PVDFのドームは高さわずか15ミクロン(0.015ミリメートル)ほどで、電気信号に応じて約0.5ミクロン(0.0005ミリメートル)ほどの幅で上下振動します。1つのドームが伝えられる音は非常に小さいものの、数千ものドームを配列することで人間の耳に聞こえる程度の音を生成することができます。また、ドームは空間を確保するスペーサー層で保護されており、取り付け面と関係なく自由に振動できるため、壁に張り付いた状態でも音を鳴らすことが可能です。
研究チームが開発した薄型スピーカーがどのようなものかは、以下のムービーを見るとわかります。
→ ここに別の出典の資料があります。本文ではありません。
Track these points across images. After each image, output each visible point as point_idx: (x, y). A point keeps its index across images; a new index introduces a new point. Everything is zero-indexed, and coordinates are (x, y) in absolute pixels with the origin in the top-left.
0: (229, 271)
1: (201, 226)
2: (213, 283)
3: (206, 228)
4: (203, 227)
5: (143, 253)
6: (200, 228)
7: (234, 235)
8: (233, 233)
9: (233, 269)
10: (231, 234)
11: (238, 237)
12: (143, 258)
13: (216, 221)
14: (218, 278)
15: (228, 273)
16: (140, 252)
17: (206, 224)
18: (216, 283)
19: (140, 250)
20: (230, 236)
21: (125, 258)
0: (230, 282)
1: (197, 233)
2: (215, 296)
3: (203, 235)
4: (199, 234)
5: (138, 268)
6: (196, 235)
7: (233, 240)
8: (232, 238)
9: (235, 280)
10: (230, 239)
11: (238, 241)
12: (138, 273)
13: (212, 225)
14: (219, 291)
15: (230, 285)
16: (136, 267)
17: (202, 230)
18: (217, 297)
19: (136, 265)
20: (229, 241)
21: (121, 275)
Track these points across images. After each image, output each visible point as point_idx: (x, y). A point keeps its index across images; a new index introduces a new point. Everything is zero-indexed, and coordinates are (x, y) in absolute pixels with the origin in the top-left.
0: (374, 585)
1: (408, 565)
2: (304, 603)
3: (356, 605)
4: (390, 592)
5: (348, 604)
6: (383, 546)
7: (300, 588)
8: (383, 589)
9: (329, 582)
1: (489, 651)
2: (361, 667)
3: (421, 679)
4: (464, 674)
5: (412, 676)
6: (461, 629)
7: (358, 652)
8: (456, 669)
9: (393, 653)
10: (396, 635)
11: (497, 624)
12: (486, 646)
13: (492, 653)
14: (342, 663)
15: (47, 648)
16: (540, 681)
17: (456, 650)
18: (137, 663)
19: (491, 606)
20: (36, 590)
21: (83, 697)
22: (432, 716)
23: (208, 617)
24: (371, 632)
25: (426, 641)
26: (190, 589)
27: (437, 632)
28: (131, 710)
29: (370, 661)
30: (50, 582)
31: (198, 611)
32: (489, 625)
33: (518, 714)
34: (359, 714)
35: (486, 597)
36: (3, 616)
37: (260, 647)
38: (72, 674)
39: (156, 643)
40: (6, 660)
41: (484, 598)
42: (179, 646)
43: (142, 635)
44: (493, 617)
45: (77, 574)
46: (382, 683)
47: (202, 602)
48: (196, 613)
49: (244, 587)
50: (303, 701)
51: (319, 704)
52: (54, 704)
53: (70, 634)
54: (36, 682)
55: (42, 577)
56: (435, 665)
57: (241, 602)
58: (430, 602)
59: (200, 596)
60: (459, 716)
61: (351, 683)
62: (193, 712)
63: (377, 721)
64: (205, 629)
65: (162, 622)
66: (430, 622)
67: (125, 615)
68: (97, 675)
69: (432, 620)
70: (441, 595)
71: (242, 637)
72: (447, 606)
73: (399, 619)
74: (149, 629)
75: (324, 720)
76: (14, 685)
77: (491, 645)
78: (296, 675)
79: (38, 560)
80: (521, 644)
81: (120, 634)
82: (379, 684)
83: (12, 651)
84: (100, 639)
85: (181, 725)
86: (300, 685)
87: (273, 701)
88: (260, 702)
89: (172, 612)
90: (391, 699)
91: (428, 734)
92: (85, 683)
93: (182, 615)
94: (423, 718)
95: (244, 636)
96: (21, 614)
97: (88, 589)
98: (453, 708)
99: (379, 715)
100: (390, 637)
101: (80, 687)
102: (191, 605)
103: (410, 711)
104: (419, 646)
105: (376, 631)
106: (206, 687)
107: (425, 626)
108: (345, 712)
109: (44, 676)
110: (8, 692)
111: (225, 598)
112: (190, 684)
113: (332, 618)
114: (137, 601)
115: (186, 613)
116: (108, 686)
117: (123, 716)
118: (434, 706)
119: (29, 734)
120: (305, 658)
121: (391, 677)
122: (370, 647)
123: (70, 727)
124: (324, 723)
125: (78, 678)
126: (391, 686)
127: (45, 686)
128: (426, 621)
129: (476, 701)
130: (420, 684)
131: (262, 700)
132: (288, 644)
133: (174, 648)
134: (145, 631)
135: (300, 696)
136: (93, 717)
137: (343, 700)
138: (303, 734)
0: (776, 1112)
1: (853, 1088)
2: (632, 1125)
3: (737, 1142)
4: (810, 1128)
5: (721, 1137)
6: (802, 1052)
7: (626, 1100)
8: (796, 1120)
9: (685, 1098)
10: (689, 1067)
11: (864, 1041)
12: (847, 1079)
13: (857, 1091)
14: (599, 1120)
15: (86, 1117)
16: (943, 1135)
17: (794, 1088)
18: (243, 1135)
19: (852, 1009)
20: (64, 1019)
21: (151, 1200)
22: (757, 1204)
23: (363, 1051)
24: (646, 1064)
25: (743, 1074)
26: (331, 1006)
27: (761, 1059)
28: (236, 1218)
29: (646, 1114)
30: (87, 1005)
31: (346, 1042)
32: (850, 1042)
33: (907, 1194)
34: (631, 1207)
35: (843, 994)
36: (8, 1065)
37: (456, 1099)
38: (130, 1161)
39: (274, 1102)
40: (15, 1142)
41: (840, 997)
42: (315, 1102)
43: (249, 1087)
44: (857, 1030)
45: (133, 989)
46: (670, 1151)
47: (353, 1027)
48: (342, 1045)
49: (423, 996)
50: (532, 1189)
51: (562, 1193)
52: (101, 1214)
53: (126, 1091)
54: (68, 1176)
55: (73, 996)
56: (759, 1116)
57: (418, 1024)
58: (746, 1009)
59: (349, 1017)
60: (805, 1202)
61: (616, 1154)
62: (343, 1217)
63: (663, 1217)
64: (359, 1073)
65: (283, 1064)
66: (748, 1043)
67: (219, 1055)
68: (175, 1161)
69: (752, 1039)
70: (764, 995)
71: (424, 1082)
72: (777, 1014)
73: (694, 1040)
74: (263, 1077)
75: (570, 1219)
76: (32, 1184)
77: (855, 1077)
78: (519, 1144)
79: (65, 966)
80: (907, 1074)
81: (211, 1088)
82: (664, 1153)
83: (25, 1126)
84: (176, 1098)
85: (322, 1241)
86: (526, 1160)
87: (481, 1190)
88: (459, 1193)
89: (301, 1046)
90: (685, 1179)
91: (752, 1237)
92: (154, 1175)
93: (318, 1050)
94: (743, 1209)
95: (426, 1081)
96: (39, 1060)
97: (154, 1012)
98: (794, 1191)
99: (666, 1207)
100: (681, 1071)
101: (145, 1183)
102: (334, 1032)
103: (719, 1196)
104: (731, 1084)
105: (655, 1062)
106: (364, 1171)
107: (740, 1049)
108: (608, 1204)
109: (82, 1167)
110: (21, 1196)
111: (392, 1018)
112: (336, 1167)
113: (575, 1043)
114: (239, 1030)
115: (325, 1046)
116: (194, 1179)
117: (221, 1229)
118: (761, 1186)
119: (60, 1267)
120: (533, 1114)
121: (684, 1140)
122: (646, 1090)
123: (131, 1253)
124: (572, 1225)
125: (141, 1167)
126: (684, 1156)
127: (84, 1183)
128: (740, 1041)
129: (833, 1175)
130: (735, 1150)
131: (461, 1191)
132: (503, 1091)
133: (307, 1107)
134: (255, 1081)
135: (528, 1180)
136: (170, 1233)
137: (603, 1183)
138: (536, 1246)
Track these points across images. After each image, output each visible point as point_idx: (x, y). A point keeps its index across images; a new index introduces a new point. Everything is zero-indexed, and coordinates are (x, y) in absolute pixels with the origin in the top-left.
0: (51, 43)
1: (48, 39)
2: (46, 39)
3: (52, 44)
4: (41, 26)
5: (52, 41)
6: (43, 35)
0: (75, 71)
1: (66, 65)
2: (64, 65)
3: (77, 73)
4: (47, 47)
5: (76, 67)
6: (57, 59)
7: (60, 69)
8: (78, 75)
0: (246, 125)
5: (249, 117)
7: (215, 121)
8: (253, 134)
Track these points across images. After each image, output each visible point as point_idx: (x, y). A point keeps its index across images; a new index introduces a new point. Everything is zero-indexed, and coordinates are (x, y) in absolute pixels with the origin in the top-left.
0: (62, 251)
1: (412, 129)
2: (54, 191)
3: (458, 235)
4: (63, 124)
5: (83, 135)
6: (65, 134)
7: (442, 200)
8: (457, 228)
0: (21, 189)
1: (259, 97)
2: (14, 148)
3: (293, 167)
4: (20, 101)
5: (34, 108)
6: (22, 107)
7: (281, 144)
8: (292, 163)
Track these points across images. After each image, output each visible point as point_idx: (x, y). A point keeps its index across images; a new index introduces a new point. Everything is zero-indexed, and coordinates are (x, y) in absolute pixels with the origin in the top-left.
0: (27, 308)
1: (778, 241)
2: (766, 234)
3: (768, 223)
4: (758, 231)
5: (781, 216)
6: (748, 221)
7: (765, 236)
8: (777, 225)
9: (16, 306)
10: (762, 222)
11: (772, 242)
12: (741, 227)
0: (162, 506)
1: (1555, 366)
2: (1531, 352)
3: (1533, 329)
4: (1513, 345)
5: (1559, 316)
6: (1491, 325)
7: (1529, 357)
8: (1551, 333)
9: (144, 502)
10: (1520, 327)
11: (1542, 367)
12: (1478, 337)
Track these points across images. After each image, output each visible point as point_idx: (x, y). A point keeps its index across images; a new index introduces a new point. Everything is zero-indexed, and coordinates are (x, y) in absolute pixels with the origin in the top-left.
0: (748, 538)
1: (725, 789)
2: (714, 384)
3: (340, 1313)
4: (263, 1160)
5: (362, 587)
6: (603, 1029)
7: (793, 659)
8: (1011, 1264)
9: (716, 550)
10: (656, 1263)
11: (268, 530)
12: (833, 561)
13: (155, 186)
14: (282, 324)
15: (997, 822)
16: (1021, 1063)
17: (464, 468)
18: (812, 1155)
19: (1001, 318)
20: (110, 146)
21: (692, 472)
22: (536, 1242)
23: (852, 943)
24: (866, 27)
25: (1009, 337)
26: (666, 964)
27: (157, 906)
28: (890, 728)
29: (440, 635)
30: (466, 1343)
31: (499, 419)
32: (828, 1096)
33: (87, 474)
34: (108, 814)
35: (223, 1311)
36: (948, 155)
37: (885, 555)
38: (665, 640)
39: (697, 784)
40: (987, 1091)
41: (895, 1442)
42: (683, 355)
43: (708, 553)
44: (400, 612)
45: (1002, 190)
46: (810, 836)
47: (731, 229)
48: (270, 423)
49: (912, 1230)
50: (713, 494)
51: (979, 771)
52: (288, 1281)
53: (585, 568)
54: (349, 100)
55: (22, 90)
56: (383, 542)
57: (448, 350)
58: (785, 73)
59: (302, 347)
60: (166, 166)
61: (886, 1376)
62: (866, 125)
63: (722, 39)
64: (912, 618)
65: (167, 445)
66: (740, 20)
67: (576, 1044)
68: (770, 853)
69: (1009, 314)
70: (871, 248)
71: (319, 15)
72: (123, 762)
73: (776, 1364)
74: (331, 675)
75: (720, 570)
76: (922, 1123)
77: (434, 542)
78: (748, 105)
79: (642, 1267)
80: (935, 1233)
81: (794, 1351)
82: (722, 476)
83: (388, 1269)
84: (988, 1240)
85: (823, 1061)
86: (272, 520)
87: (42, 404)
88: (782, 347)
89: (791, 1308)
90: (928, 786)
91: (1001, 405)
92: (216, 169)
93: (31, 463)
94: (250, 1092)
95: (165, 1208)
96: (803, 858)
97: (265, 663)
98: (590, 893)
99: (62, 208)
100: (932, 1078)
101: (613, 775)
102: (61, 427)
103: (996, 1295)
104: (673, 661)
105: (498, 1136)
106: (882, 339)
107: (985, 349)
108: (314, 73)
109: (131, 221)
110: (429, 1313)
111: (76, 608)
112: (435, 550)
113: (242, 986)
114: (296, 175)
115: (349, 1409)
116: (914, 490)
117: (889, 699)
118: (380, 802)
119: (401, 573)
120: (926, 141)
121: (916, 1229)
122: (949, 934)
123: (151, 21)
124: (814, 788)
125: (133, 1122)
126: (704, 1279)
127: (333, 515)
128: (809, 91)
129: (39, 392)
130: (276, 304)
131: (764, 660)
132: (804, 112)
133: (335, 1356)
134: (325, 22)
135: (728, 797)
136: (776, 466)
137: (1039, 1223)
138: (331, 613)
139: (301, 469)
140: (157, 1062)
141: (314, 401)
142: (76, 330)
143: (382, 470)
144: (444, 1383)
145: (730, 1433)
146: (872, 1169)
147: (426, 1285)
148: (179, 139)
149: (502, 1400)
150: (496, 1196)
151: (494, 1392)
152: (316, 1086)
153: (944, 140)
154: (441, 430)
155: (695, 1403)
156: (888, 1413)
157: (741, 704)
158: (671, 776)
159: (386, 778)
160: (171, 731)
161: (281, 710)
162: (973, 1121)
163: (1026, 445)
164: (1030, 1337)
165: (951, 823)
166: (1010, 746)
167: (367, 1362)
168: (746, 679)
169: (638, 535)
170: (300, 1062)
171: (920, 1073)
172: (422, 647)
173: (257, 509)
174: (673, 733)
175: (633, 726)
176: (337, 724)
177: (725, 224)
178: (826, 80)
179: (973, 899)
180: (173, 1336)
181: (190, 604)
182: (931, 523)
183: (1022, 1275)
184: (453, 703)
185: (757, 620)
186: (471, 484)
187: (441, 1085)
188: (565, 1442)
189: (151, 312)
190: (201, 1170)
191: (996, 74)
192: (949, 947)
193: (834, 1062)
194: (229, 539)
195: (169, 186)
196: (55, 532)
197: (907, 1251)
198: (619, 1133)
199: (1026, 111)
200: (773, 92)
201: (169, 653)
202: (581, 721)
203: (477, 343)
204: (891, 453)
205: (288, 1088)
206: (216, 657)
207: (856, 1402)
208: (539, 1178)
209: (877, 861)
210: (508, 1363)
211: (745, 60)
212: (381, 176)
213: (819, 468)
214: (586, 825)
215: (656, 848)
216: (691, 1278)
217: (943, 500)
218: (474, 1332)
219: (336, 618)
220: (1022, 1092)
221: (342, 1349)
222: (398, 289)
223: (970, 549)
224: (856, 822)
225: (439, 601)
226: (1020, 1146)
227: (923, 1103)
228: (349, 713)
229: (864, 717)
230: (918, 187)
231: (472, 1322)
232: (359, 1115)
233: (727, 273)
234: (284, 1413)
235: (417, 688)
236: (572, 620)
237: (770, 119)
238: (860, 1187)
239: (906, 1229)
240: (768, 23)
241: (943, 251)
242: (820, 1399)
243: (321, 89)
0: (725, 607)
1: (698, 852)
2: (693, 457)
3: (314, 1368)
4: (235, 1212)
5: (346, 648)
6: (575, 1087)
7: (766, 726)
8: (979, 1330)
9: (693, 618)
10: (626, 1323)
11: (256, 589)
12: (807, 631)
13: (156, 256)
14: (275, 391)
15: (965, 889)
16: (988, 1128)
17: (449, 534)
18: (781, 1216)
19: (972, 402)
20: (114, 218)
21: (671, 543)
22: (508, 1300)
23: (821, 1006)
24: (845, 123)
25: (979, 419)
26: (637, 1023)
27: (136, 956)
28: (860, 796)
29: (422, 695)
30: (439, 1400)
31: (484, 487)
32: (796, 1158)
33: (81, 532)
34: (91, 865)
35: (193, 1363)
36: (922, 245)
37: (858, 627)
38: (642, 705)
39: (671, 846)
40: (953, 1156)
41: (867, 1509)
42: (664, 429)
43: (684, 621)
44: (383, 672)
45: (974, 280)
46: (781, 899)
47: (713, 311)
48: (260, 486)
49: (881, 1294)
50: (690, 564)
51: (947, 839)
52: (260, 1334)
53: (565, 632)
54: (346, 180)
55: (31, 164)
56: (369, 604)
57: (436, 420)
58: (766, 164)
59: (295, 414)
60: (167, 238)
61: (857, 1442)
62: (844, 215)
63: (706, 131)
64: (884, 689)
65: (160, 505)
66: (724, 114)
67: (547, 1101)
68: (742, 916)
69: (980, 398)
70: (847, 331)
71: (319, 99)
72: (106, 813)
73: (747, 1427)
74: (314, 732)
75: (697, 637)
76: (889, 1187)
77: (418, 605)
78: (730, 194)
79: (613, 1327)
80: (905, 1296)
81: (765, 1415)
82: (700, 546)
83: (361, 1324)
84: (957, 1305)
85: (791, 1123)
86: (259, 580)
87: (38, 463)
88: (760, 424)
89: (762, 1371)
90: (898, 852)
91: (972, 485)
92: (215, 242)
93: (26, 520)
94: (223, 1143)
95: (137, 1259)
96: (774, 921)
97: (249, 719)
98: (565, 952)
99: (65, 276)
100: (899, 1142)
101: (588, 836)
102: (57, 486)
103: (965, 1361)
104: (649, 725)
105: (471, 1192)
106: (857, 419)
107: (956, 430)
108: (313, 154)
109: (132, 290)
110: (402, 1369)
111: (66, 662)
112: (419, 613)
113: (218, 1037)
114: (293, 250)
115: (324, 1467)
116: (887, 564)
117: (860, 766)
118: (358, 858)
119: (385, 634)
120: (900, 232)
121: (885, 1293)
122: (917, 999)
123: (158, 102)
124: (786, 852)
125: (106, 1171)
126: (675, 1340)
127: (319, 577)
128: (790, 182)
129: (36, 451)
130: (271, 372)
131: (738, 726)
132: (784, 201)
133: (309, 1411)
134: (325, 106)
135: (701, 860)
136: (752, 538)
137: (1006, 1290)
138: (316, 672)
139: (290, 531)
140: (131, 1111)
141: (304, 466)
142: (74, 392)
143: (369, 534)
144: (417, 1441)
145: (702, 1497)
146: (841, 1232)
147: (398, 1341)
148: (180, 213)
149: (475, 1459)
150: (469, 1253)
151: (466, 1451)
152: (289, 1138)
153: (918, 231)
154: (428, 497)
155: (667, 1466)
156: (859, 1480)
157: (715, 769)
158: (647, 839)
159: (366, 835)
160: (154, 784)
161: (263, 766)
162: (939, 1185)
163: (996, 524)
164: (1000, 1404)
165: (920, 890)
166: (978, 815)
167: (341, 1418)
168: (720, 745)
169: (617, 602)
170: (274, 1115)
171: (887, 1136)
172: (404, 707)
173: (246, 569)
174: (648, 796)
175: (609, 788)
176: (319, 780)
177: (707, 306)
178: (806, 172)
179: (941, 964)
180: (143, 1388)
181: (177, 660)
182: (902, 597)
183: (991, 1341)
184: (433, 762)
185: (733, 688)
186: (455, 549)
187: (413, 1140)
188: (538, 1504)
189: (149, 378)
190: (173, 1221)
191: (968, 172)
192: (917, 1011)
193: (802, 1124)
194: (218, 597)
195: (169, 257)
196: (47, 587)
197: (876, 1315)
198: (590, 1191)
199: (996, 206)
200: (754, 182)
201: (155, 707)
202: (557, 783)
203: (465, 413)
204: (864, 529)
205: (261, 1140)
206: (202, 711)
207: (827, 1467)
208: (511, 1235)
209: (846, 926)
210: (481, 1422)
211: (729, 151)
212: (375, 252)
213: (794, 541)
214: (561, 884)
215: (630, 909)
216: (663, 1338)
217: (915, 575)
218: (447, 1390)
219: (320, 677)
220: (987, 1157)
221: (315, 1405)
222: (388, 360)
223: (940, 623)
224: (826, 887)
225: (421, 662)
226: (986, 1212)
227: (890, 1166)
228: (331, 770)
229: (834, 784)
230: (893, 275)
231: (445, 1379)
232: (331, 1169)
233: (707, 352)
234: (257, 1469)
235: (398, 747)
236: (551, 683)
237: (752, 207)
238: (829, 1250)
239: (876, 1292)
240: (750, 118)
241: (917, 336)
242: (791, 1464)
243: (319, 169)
A paper-thin loudspeaker plays "We Are the Champions" by Queen - YouTube
男性が手に持っているのは、2つの電極がつながった薄いシート。
手を振るとひらひらと紙のように揺れます。
まるでスピーカーのようには思えない代物ですが、シートの面を画面方向に向けたところ、QUEENの「We Are The Champions」が聞こえ始めました。
電極を外すと音も聞こえなくなります。
電極を付けると、また音が聞こえるようになりました。
このスピーカーが1平方メートルの空間に音を鳴らす場合に必要な電力はわずか100ミリワット。平均的なホームスピーカーが同等の音を鳴らす際に必要な電力は1ワット以上とのことで、非常にエネルギー効率が高いことがわかります。
ググッと折り曲げても音が消えることはありません。この特性により、部屋や自動車の壁に貼り付けて音を鳴らしたり、劇場やテーマパークで立体音響を実現したりできるほか、バッテリ寿命が限られているスマートデバイスにも最適だとのこと。
論文の筆頭著者である博士研究員のJinchi Han氏は、薄型スピーカーの製造について「非常にシンプルで簡単なプロセスです」と述べており、将来的には大量生産も可能だとの見方を示しています。また、振動を生成する仕組みを応用することで、超音波を用いた人間の位置検出技術や液体中の化学物質をかき混ぜる化学処理技術、一定の光のパターンを生成するディスプレイ技術などに転用することも可能だとのこと。Bulović氏は、「私たちはスケーラブルな物理的表面を活性化させることで、空気の機械的な動きを精密に発生させることができるようになりました。この技術の使い道は無限大です」と述べました。